• [TASK BRIEF] Leaving out the pictures, restate each record below word for word.

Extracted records
-----

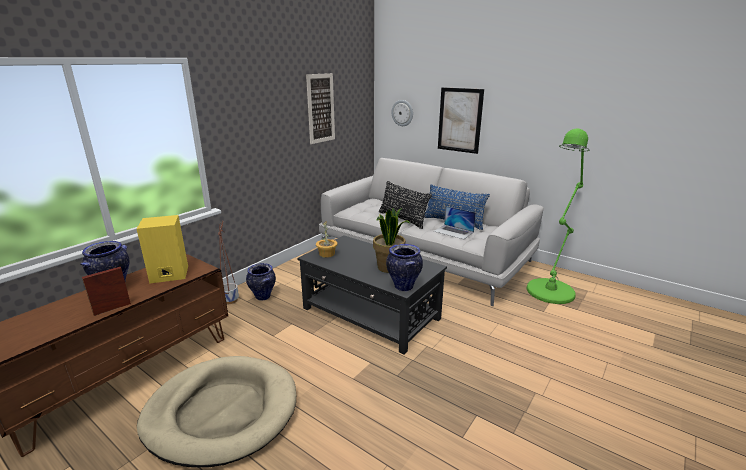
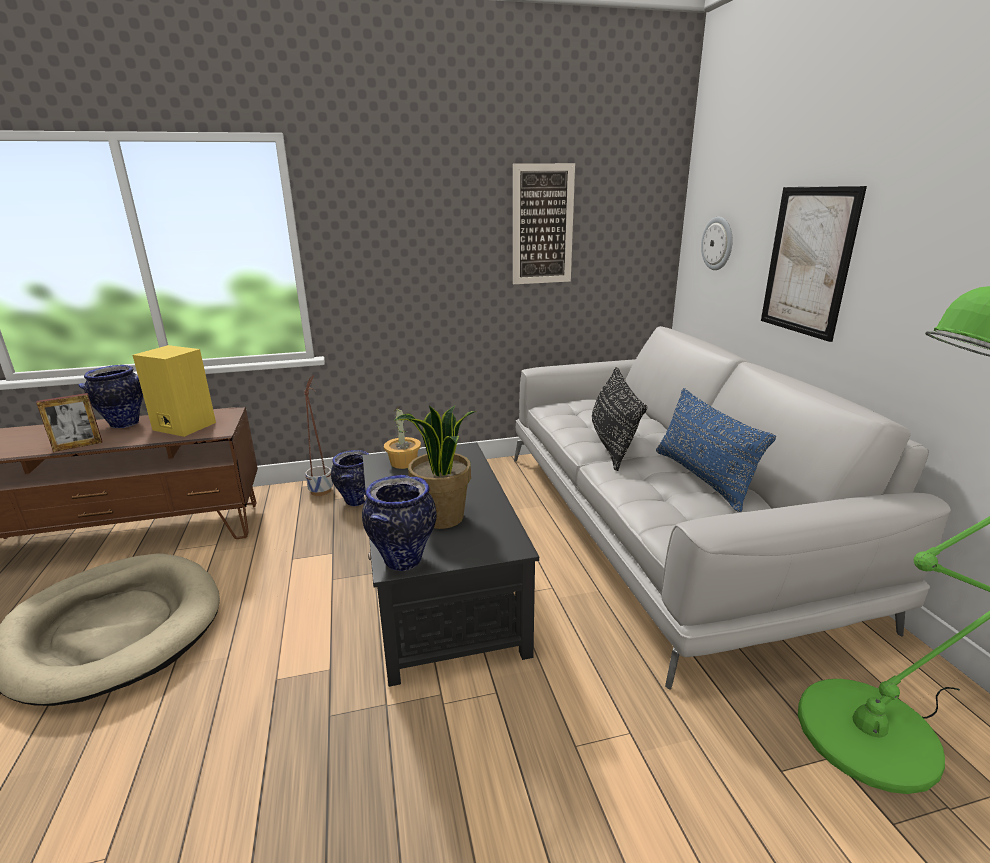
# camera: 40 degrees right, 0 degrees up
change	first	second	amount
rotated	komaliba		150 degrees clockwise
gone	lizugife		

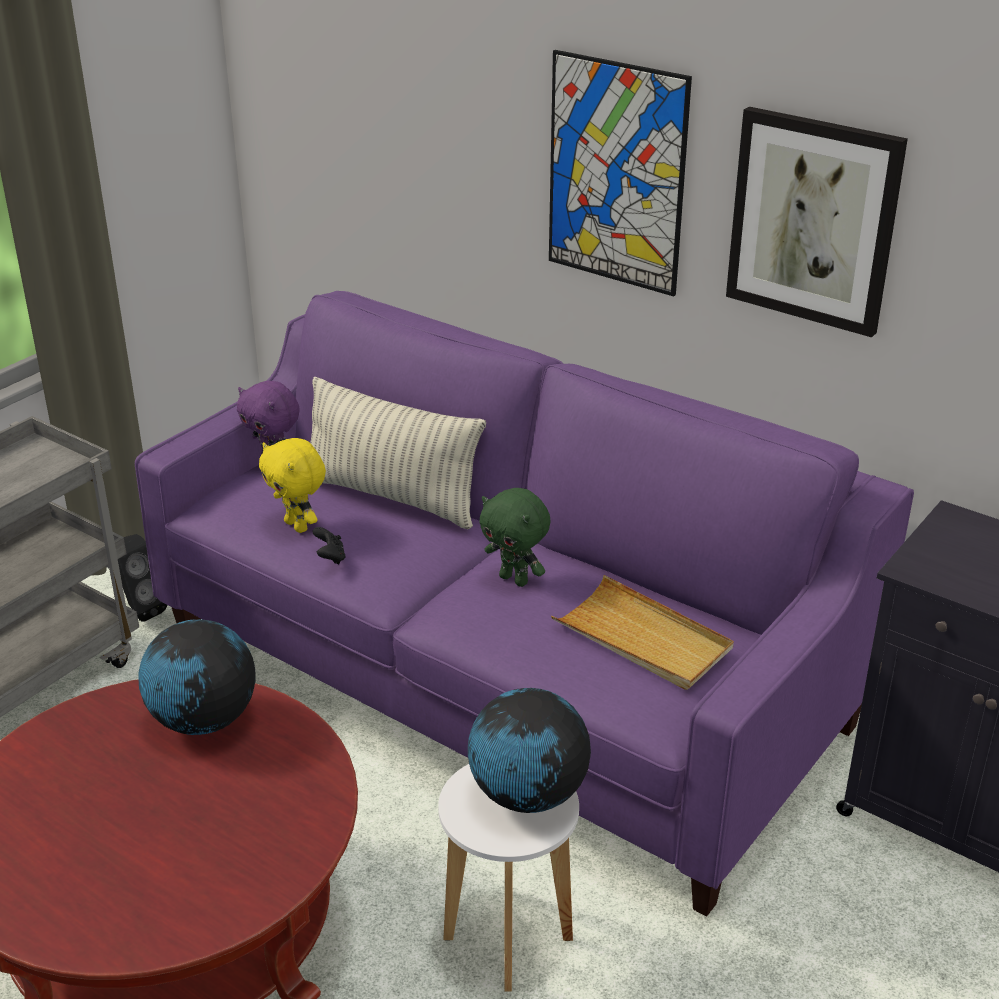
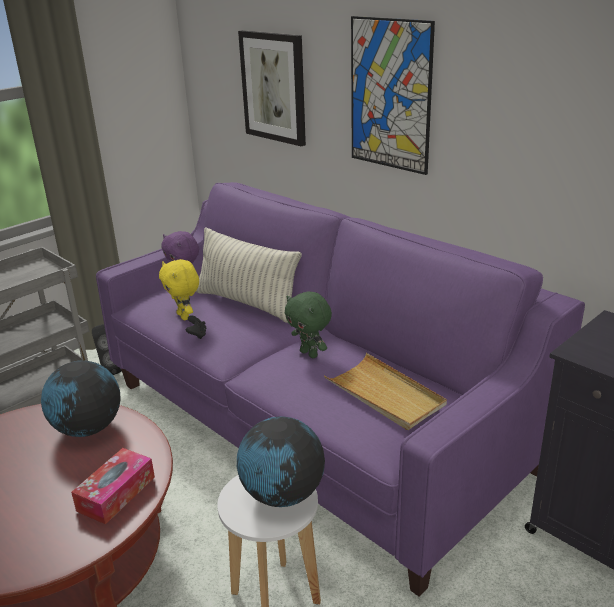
# camera: 10 degrees right, 5 degrees down
change	first	second	amount
new		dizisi	
shifted	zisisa (no. 2 from left in the first image)	zisisa (no. 1 from left)	

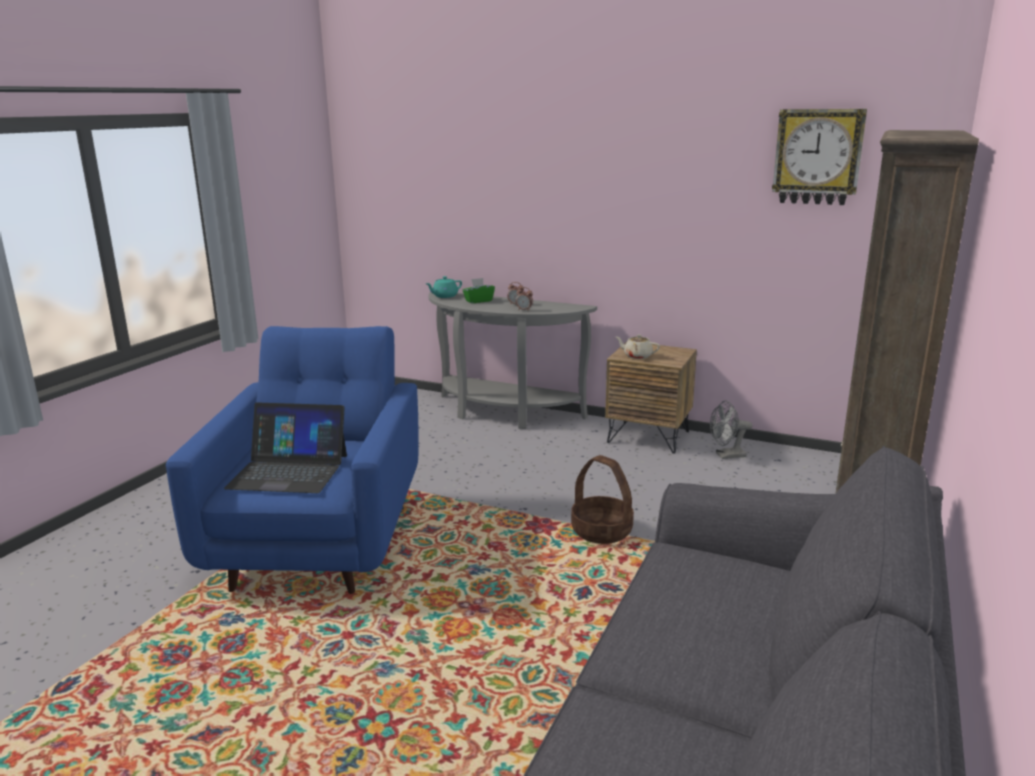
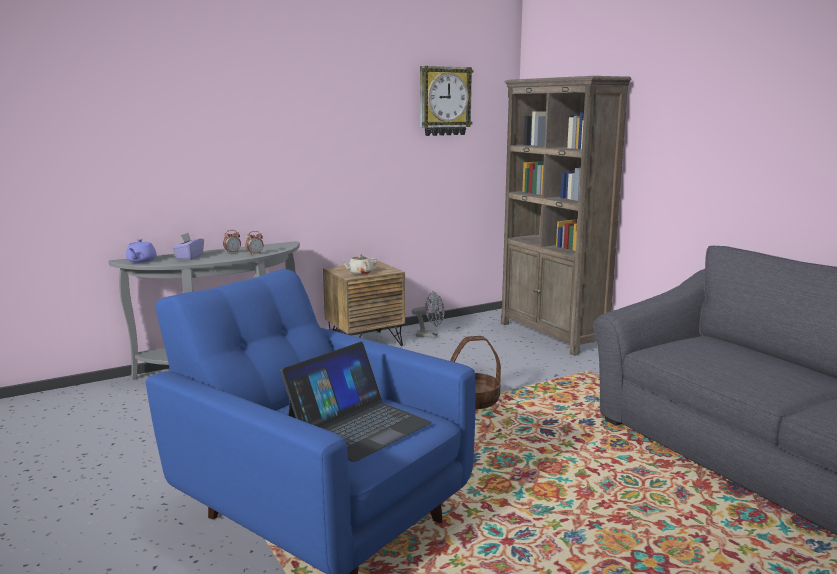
# camera: 55 degrees left, 5 degrees down
change	first	second	amount
repainted	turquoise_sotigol	purple_sotigol	
repainted	green_dizisi	purple_dizisi	
rotated	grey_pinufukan		105 degrees counterclockwise

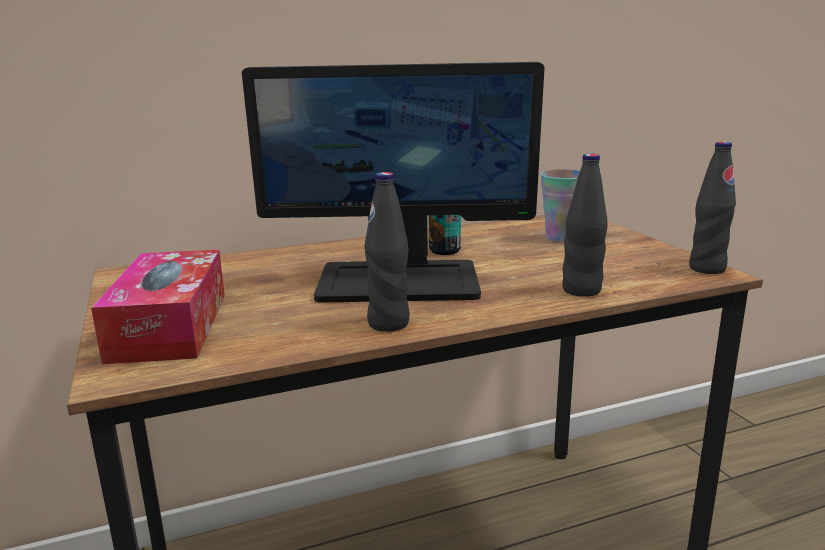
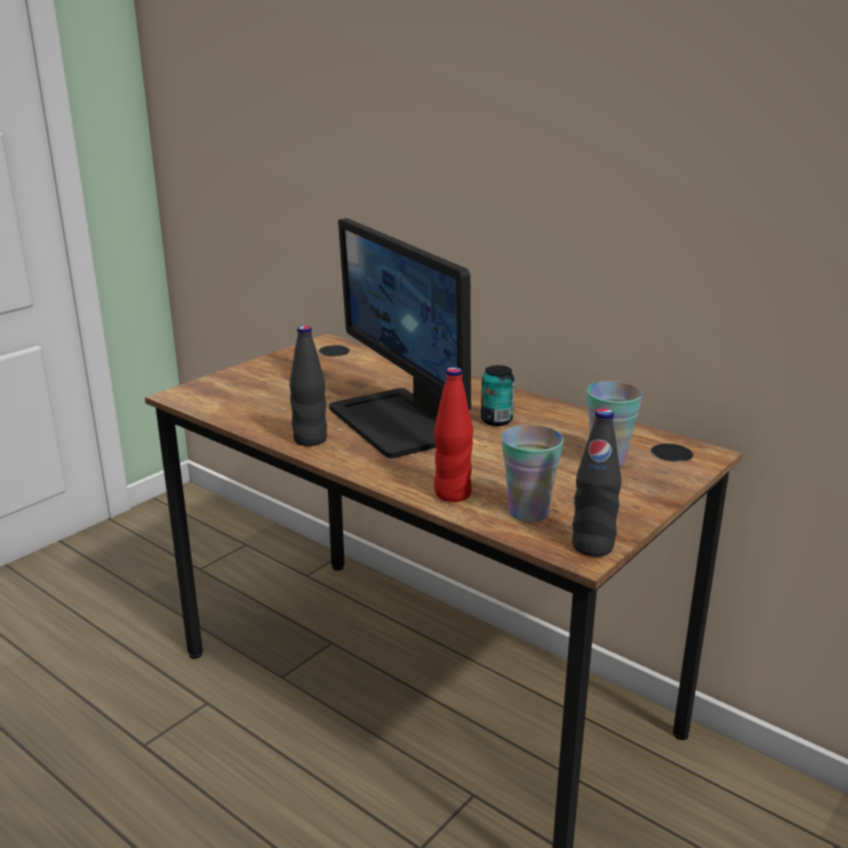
# camera: 60 degrees right, 5 degrees up
change	first	second	amount
repainted	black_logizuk (no. 2 from left)	red_logizuk	
new		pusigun (no. 1 from left)	
gone	dizisi		

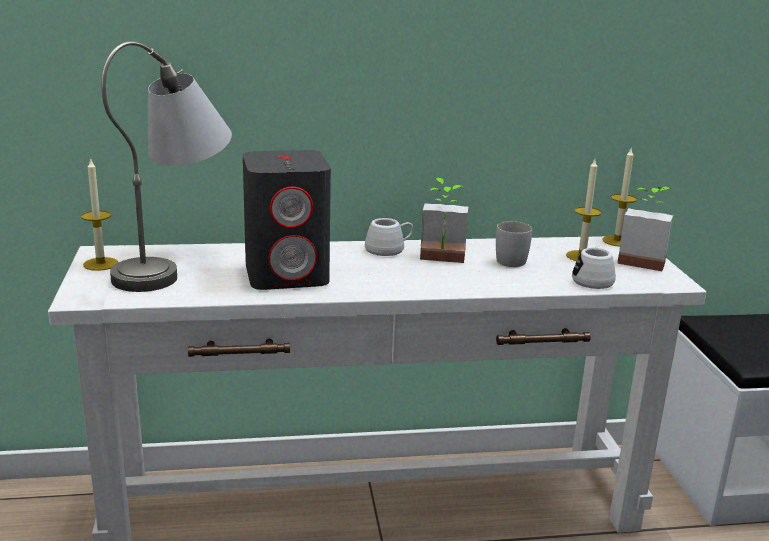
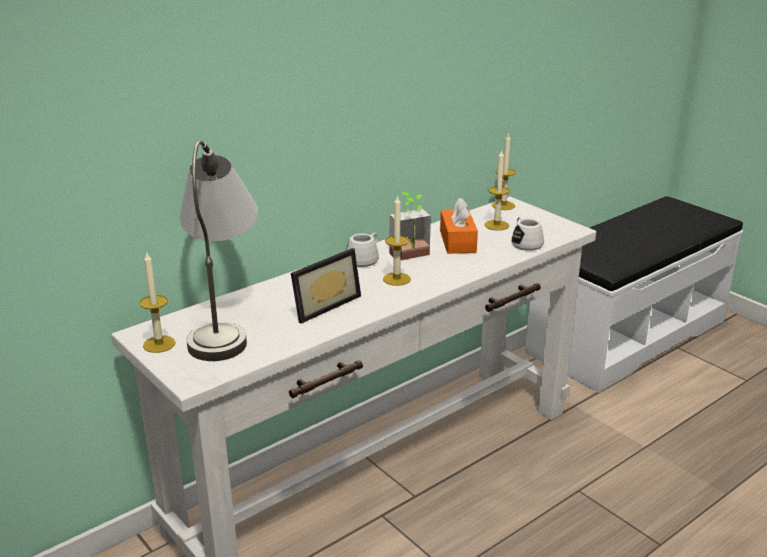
# camera: 30 degrees left, 5 degrees up
change	first	second	amount
swapped	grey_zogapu	komaliba	
new		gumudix (no. 2 from left)	
swapped	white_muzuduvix (no. 2 from left)	orange_dizisi	
gone	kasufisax (no. 2 from left)		

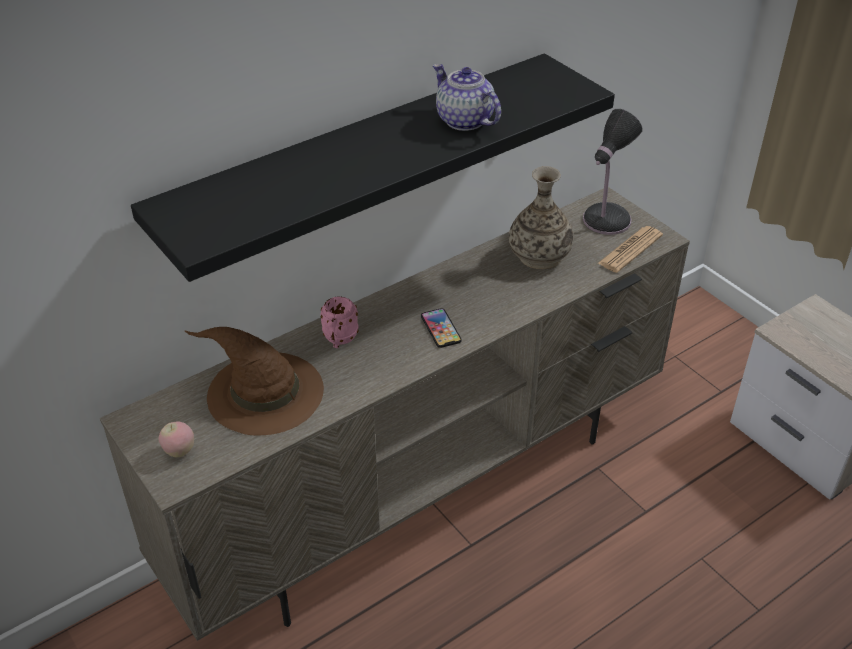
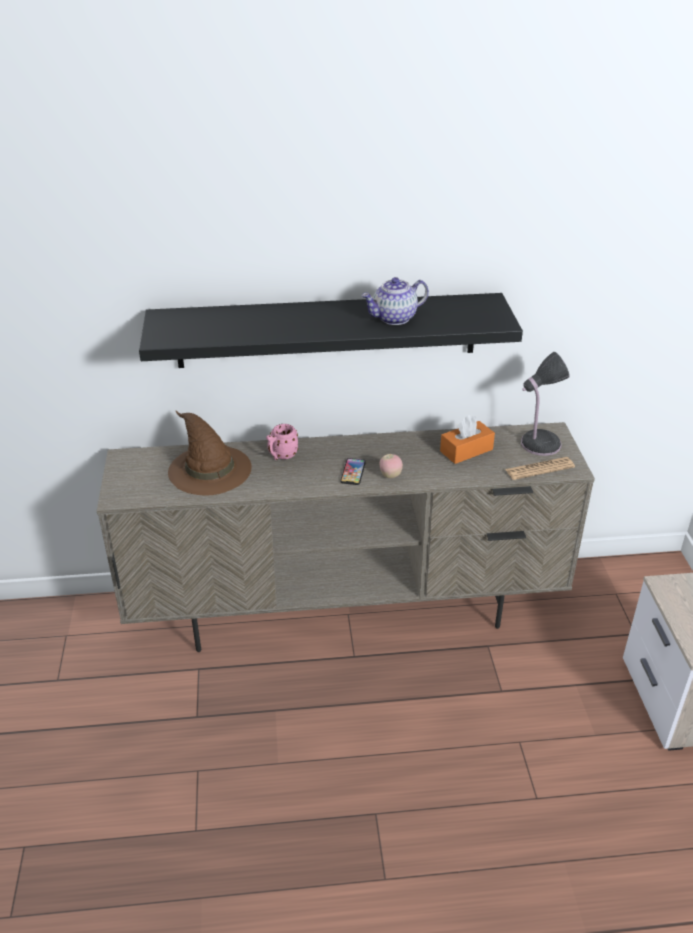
# camera: 30 degrees right, 5 degrees down
change	first	second	amount
rotated	sotigol		105 degrees counterclockwise
shifted	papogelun		
swapped	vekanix	orange_dizisi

-----

• [EXERCISE SOLUTION]
# camera: 40 degrees right, 0 degrees up
change	first	second	amount
rotated	komaliba		150 degrees clockwise
gone	lizugife		

# camera: 10 degrees right, 5 degrees down
change	first	second	amount
new		dizisi	
shifted	zisisa (no. 2 from left in the first image)	zisisa (no. 1 from left)	

# camera: 55 degrees left, 5 degrees down
change	first	second	amount
repainted	turquoise_sotigol	purple_sotigol	
repainted	green_dizisi	purple_dizisi	
rotated	grey_pinufukan		105 degrees counterclockwise

# camera: 60 degrees right, 5 degrees up
change	first	second	amount
repainted	black_logizuk (no. 2 from left)	red_logizuk	
new		pusigun (no. 1 from left)	
gone	dizisi		

# camera: 30 degrees left, 5 degrees up
change	first	second	amount
swapped	grey_zogapu	komaliba	
new		gumudix (no. 2 from left)	
swapped	white_muzuduvix (no. 2 from left)	orange_dizisi	
gone	kasufisax (no. 2 from left)		

# camera: 30 degrees right, 5 degrees down
change	first	second	amount
rotated	sotigol		105 degrees counterclockwise
shifted	papogelun		
swapped	vekanix	orange_dizisi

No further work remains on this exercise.